Starwood Hotels & Resorts Worldwide Inc., which has a tony stable of hotels including the St. Regis New York, said Monday that the offer from the Anbang group is “reasonably likely” to trump a sweetened bid that Marriott submitted last week.

Some industry analysts now believe Marriott will wind up on the losing end of this battle, unless other factors besides price enter the equation.

“We don’t think [Marriott] can go higher, and we would question it if they did,” Canaccord analyst Ryan Meliker wrote in a research note.

Starwood’s board said it is still backing Marriot’s bid while it assesses Anbang’s offer.

Marriott stood behind its last bid “as the best course” for Starwood in a Monday letter.
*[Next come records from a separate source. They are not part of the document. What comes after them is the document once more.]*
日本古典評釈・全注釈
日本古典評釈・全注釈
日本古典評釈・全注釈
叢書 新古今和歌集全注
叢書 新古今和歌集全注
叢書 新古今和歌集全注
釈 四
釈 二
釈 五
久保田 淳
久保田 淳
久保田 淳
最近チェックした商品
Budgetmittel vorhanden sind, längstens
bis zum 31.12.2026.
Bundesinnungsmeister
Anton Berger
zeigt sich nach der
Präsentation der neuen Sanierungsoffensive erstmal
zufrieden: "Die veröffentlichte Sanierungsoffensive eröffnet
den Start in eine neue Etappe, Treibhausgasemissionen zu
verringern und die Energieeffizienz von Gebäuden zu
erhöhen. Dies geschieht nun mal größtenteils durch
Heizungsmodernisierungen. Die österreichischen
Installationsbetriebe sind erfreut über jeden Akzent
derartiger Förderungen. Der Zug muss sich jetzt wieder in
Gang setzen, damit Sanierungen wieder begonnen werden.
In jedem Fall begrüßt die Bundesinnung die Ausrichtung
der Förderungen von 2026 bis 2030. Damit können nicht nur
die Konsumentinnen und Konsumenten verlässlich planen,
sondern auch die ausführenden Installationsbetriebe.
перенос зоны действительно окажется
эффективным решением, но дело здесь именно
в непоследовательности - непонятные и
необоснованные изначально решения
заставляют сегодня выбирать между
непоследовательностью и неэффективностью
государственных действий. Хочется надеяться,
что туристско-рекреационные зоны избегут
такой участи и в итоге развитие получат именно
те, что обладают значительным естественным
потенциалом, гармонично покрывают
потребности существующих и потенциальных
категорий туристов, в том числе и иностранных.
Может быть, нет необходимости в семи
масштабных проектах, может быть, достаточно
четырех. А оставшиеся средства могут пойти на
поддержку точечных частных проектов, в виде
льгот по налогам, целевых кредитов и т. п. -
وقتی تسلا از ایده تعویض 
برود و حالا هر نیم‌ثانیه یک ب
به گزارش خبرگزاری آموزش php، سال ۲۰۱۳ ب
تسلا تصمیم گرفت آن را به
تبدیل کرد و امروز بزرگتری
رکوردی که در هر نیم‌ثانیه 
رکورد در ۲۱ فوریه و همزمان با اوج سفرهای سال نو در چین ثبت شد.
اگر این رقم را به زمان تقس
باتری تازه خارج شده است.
The Bethesda, Md., company also advised Starwood shareholders to scrutinize Anbang’s financing and consider the “timing of any required regulatory approvals.”

That comment appeared to be a veiled reference to the potential hurdles that a Chinese company might have to clear to buy Starwood, which is based in Stamford, Connecticut. Marriot declined to elaborate on its letter.

Anbang dealt with similar concerns two years ago when it acquired the famed Waldorf Astoria for nearly $2 billion. While it tries to hook Starwood, Anbang is also trying to reel in Strategic Hotels & Resorts in a proposed $6.5 billion deal.

Although Anbang’s purchase of Waldorf was cleared by the U.S. Treasury’s Committee on Foreign Investment, worries about the Waldorf becoming an outpost for Chinese espionage still hang over the hotel. Last year, U.S. President Barack Obama, his top aides and staff along with the sizable U.S. diplomatic contingent lodged elsewhere during the annual U.N. General Assembly, which takes place every September.